The first written reference to Lytham appears in the Domesday Book. In 1066 William the Conqueror invaded England from Normandy, and in 1086, in order to establish the wealth and income from taxes of his kingdom, he had every county thoroughly surveyed and recorded in the Domesday Book. Lytham appears in the Hundred of Amounderness (Agmundreness - the name is believed to derive from a 10th century Viking lord Agmundre), along with more than 50 other familiar Fylde names, plus a few further east. The entry shows ‘Lidun II cs’ i.e. 2 carucates, a carucate being a unit of land area approximating to the land a plough team of eight oxen could till in a single annual season. It is interesting to see the comparative size of other Lytham neighbours recognisable today, Westby 2 carucates, Warton 4 carucates, Kirkham 4 carucates, Freckleton 4 carucates. It also states (in translation) that ‘All these vills and 3 churches belong to Preston. Of these vills, 16 are inhabited by a few people; but it is not known how many the inhabitants are. The rest are waste.’

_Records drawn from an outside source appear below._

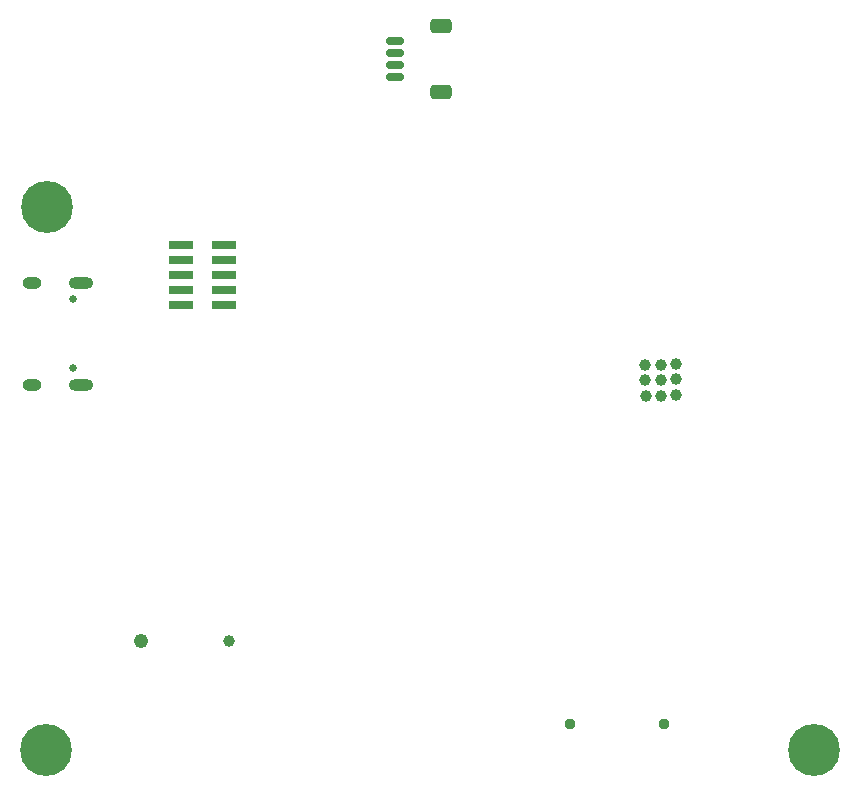
<source format=gbs>
G04 #@! TF.GenerationSoftware,KiCad,Pcbnew,7.0.1*
G04 #@! TF.CreationDate,2023-04-16T16:23:16+07:00*
G04 #@! TF.ProjectId,chargerV1,63686172-6765-4725-9631-2e6b69636164,rev?*
G04 #@! TF.SameCoordinates,Original*
G04 #@! TF.FileFunction,Soldermask,Bot*
G04 #@! TF.FilePolarity,Negative*
%FSLAX46Y46*%
G04 Gerber Fmt 4.6, Leading zero omitted, Abs format (unit mm)*
G04 Created by KiCad (PCBNEW 7.0.1) date 2023-04-16 16:23:16*
%MOMM*%
%LPD*%
G01*
G04 APERTURE LIST*
G04 Aperture macros list*
%AMRoundRect*
0 Rectangle with rounded corners*
0 $1 Rounding radius*
0 $2 $3 $4 $5 $6 $7 $8 $9 X,Y pos of 4 corners*
0 Add a 4 corners polygon primitive as box body*
4,1,4,$2,$3,$4,$5,$6,$7,$8,$9,$2,$3,0*
0 Add four circle primitives for the rounded corners*
1,1,$1+$1,$2,$3*
1,1,$1+$1,$4,$5*
1,1,$1+$1,$6,$7*
1,1,$1+$1,$8,$9*
0 Add four rect primitives between the rounded corners*
20,1,$1+$1,$2,$3,$4,$5,0*
20,1,$1+$1,$4,$5,$6,$7,0*
20,1,$1+$1,$6,$7,$8,$9,0*
20,1,$1+$1,$8,$9,$2,$3,0*%
G04 Aperture macros list end*
%ADD10C,0.950000*%
%ADD11C,0.650000*%
%ADD12O,2.100000X1.000000*%
%ADD13O,1.600000X1.000000*%
%ADD14C,1.000000*%
%ADD15C,0.700000*%
%ADD16C,4.400000*%
%ADD17C,1.244600*%
%ADD18RoundRect,0.150000X-0.625000X0.150000X-0.625000X-0.150000X0.625000X-0.150000X0.625000X0.150000X0*%
%ADD19RoundRect,0.250000X-0.650000X0.350000X-0.650000X-0.350000X0.650000X-0.350000X0.650000X0.350000X0*%
%ADD20R,2.100000X0.750000*%
G04 APERTURE END LIST*
D10*
X106990000Y-128070000D03*
X114990000Y-128070000D03*
D11*
X64945000Y-92150000D03*
X64945000Y-97930000D03*
D12*
X65625000Y-90720000D03*
D13*
X61445000Y-90720000D03*
D12*
X65625000Y-99360000D03*
D13*
X61445000Y-99360000D03*
D14*
X115995000Y-97615000D03*
X114705000Y-97665000D03*
X113405000Y-97665000D03*
X116005000Y-98915000D03*
X114715000Y-98965000D03*
X113415000Y-98965000D03*
X116025000Y-100275000D03*
X114735000Y-100325000D03*
X113435000Y-100325000D03*
D15*
X61050000Y-130300000D03*
X61533274Y-129133274D03*
X61533274Y-131466726D03*
X62700000Y-128650000D03*
D16*
X62700000Y-130300000D03*
D15*
X62700000Y-131950000D03*
X63866726Y-129133274D03*
X63866726Y-131466726D03*
X64350000Y-130300000D03*
X126040000Y-130280000D03*
X126523274Y-129113274D03*
X126523274Y-131446726D03*
X127690000Y-128630000D03*
D16*
X127690000Y-130280000D03*
D15*
X127690000Y-131930000D03*
X128856726Y-129113274D03*
X128856726Y-131446726D03*
X129340000Y-130280000D03*
X61073274Y-84323274D03*
X61556548Y-83156548D03*
X61556548Y-85490000D03*
X62723274Y-82673274D03*
D16*
X62723274Y-84323274D03*
D15*
X62723274Y-85973274D03*
X63890000Y-83156548D03*
X63890000Y-85490000D03*
X64373274Y-84323274D03*
D14*
X78181500Y-121100003D03*
D17*
X70688500Y-121100003D03*
D18*
X92240000Y-70300000D03*
X92240000Y-71300000D03*
X92240000Y-72300000D03*
X92240000Y-73300000D03*
D19*
X96115000Y-69000000D03*
X96115000Y-74600000D03*
D20*
X74100000Y-87500000D03*
X77700000Y-87500000D03*
X74100000Y-88770000D03*
X77700000Y-88770000D03*
X74100000Y-90040000D03*
X77700000Y-90040000D03*
X74100000Y-91310000D03*
X77700000Y-91310000D03*
X74100000Y-92580000D03*
X77700000Y-92580000D03*
M02*

</source>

William the Conqueror gave Amounderness to Roger de Poitou, an Anglo-Norman aristocrat, between 1080 and 1086 for his services to the realm. By 1188 Lytham was in the possession of Richard Fitz Roger (Fitz Roger=Son of Roger) who gave to the Benedictine Monastery of Durham ‘with the consent of his wife Margaret and of his heirs, … in pure alms all his land of Lytham, with the church of the same vill, and all appurtenances, in order that the monks might build a house of their order there’. There is no mention of a church in the Domesday book, but it is thought that Roger Fitz Roger's grandfather had replaced an old wattle building with a new stone one dedicated to St Cuthbert, close to where Lytham Hall now stands. A servant of Roger and Roger himself had both been 'cured' when carried into the church, and this gift would have been in gratitude for these 'miracles'. The body of St Cuthbert, a 7th century Bishop of Lindisfarne, was carried round the North of England by the Lindisfarne monks who fled the invading Vikings in 875, and according to local tradition they rested in Lytham about 882, the supposed site being marked by a cross on Church Road by the cricket field.
The Priory was essentially a large house with many outbuildings associated with a working farm, and a inventory of 1446 lists 10 rooms and 7 outbuildings. There were no more than three professional monks, but they were assisted by a number of local staff. The monks' duties consisted of providing religious services to the community and supporting themselves by farming, breeding cattle, pigs, sheep and poultry and growing oats, wheat barley, and an orchard. The Priory was in effect the local landlord, and the local inhabitants were the tenants. The history of the next 300 years can be seen in Priory accounts, records of disputes with neighbouring landowners or tenants, of troublesome priors, and of the Black Death, when it was estimated that between 500 and 1000 died in Lytham.
Before Henry VIII's Dissolution of the Monasteries between 1536 and 1541, Durham had already decided to withdraw monks from most of its cells, including Lytham. Hugh Prior of Durham granted the lease to Thomas Dannett at an annual rent of £48 19s 6d for 'the farm of the said former house or manor of Lytham ... with its church, hall, stables, buildings, barns, dovecots, windmills, shippons ...together with all and sundry arable fields, meadows, grazing land and pasture, ... salmon fisheries, rents, ... courts leet, customs, ... marriages and reliefs, waifs, strays, goods of felons, and wrecks of the sea however they happen, below the manor of Lytham'.